Fase 4: Konseptualisasi dan Generalisasi (Abstract Conceptualization)
Di fase ini, wawasan dari refleksi dihubungkan dengan teori atau konsep yang lebih luas.
- Tindakan Guru: Membantu siswa merumuskan kesimpulan, prinsip, atau model. Guru bisa memberikan mini-lesson untuk memperkenalkan istilah akademis yang relevan atau menunjukkan hubungan antara temuan siswa dengan pengetahuan yang sudah ada.

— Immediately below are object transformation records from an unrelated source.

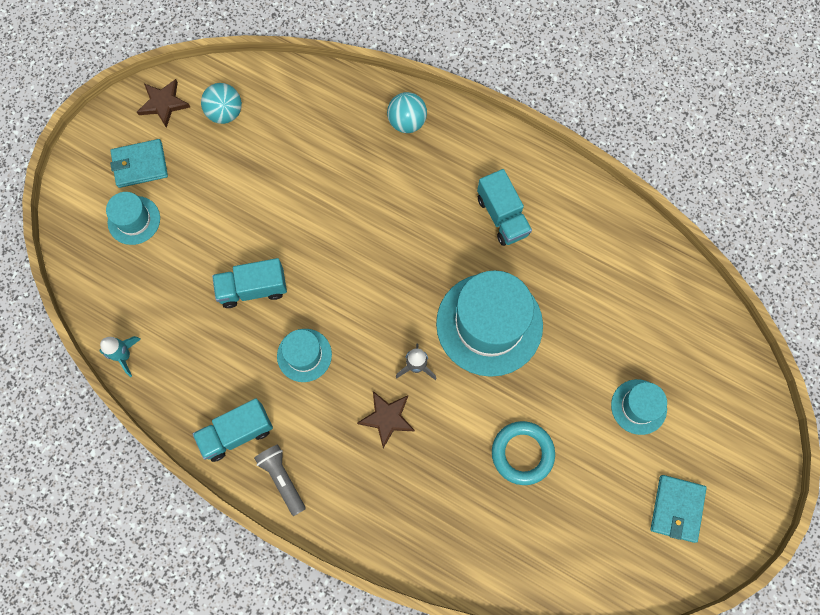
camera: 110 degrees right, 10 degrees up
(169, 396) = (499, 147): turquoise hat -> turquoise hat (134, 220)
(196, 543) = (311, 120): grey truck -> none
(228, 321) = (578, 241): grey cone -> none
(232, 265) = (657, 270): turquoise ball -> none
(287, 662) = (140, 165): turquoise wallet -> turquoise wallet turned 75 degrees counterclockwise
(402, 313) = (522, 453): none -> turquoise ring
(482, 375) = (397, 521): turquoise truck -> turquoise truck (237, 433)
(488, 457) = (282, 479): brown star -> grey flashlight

- Tujuan: Memberi nama dan struktur pada pembelajaran, mengubah wawasan menjadi pengetahuan formal.
Fase 5: Aplikasi dan Eksperimen (Active Experimentation)
Langkah terakhir adalah menerapkan pengetahuan baru tersebut.

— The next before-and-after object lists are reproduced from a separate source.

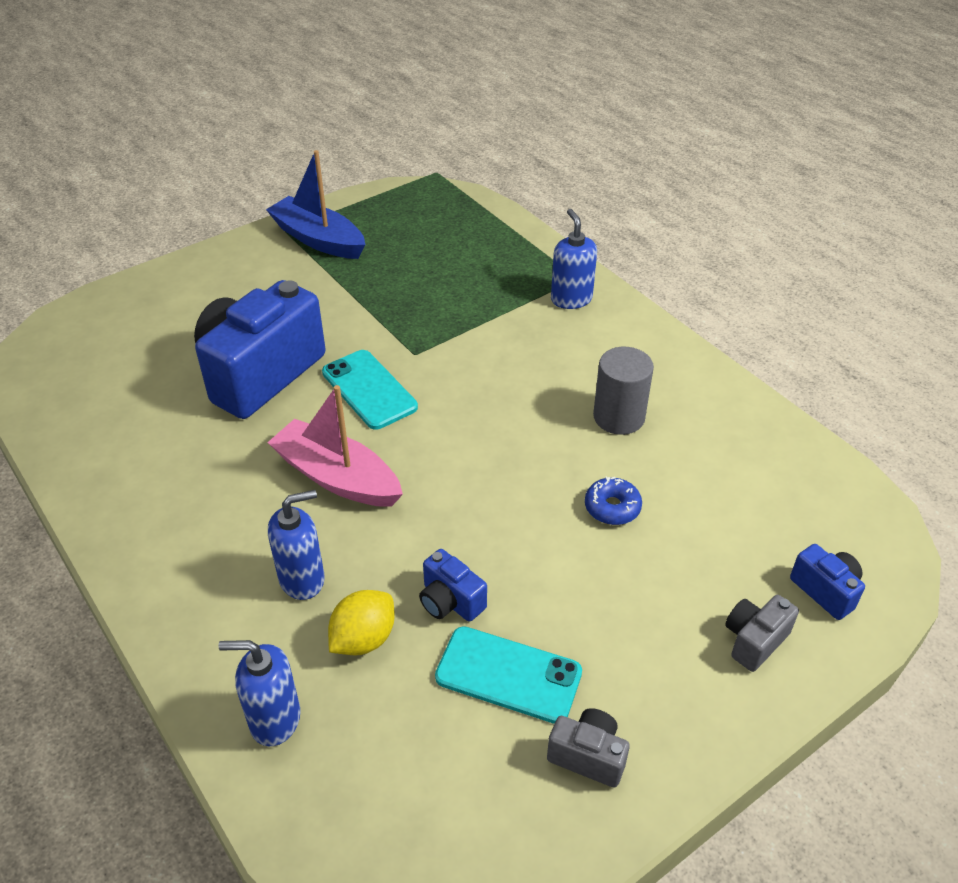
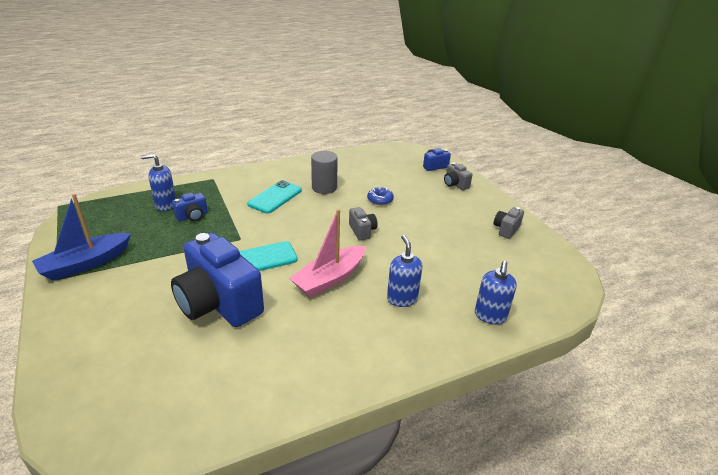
camera: 80 degrees left, 10 degrees down
(363, 639) = (444, 281): yellow lemon -> none
(450, 601) = (425, 252): blue camera -> blue camera (192, 216)
(488, 496) = (362, 231): none -> grey camera
(508, 675) = (467, 242): turquoise phone -> turquoise phone (275, 197)
(571, 299) = (229, 183): blue soap dispenser -> blue soap dispenser (166, 205)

- Tindakan Guru: Memberikan tantangan atau tugas baru di mana siswa harus menggunakan konsep yang baru mereka pahami. Guru bertindak sebagai mentor yang memberikan umpan balik atas rencana atau hasil kerja siswa.

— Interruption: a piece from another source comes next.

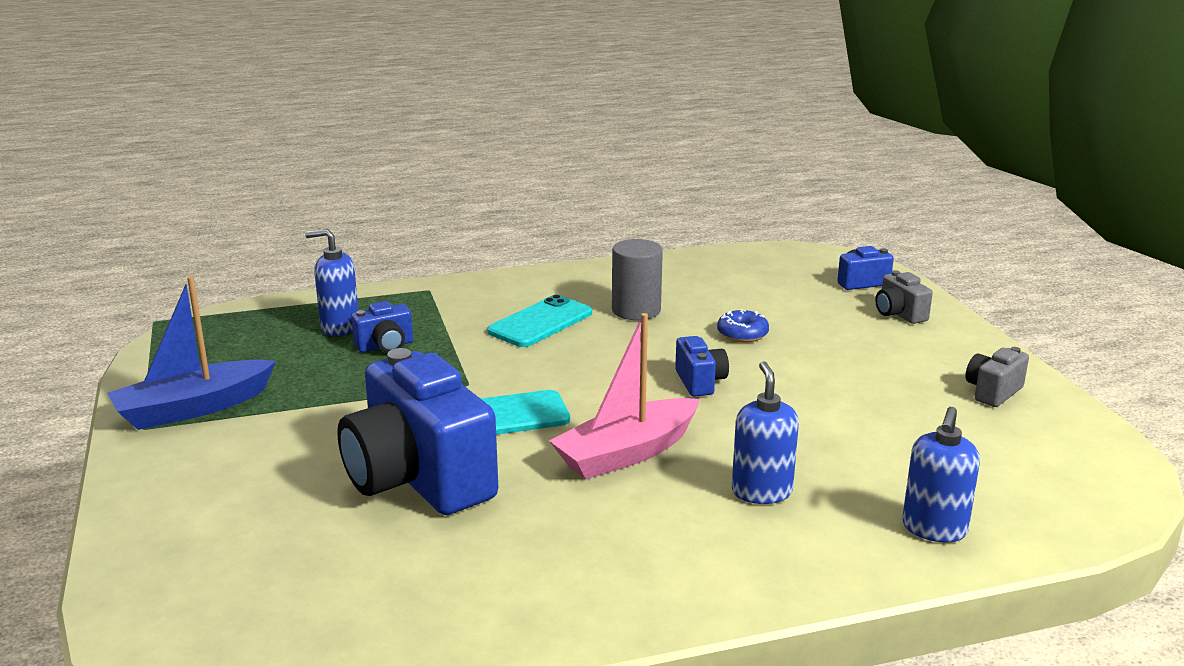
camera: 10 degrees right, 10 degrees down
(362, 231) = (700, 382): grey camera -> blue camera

- Tujuan: Menguji pemahaman siswa dan melatih keterampilan aplikasi. Hasil dari fase ini akan menjadi pengalaman konkret untuk siklus belajar berikutnya.
Strategi Kunci dalam Mendesain Model Ini
- Mulai dari Tujuan Akhir: Sebelum memilih aktivitas, tentukan dulu apa pemahaman atau keterampilan yang ingin Anda capai. Lalu, rancang mundur: aktivitas apa yang bisa memantik refleksi menuju pemahaman tersebut?
- Pilih Pengalaman yang Tepat: Tidak semua pengalaman diciptakan sama. Pilih aktivitas yang relevan dengan kehidupan siswa, cukup menantang namun tidak membuat frustrasi, dan memungkinkan adanya beragam hasil atau perspektif.
- Siapkan Pertanyaan, Bukan Jawaban: Kunci keberhasilan model ini ada di Fase 3 (Refleksi). Siapkan daftar pertanyaan pemantik yang baik sebelum sesi dimulai. Fokus pada pertanyaan "mengapa" dan "bagaimana", bukan hanya "apa".
- Integrasikan Asesmen di Setiap Fase: Asesmen tidak hanya terjadi di akhir. Gunakan observasi di Fase 2, exit ticket di Fase 3, dan penilaian kinerja di Fase 5 untuk mendapatkan gambaran utuh tentang kemajuan belajar siswa.
Dengan memahami sintaks dan strategi ini, guru dapat dengan percaya diri merancang model pembelajaran experiential learning yang tidak hanya seru dan aktif, tetapi juga terstruktur, mendalam, dan transformatif.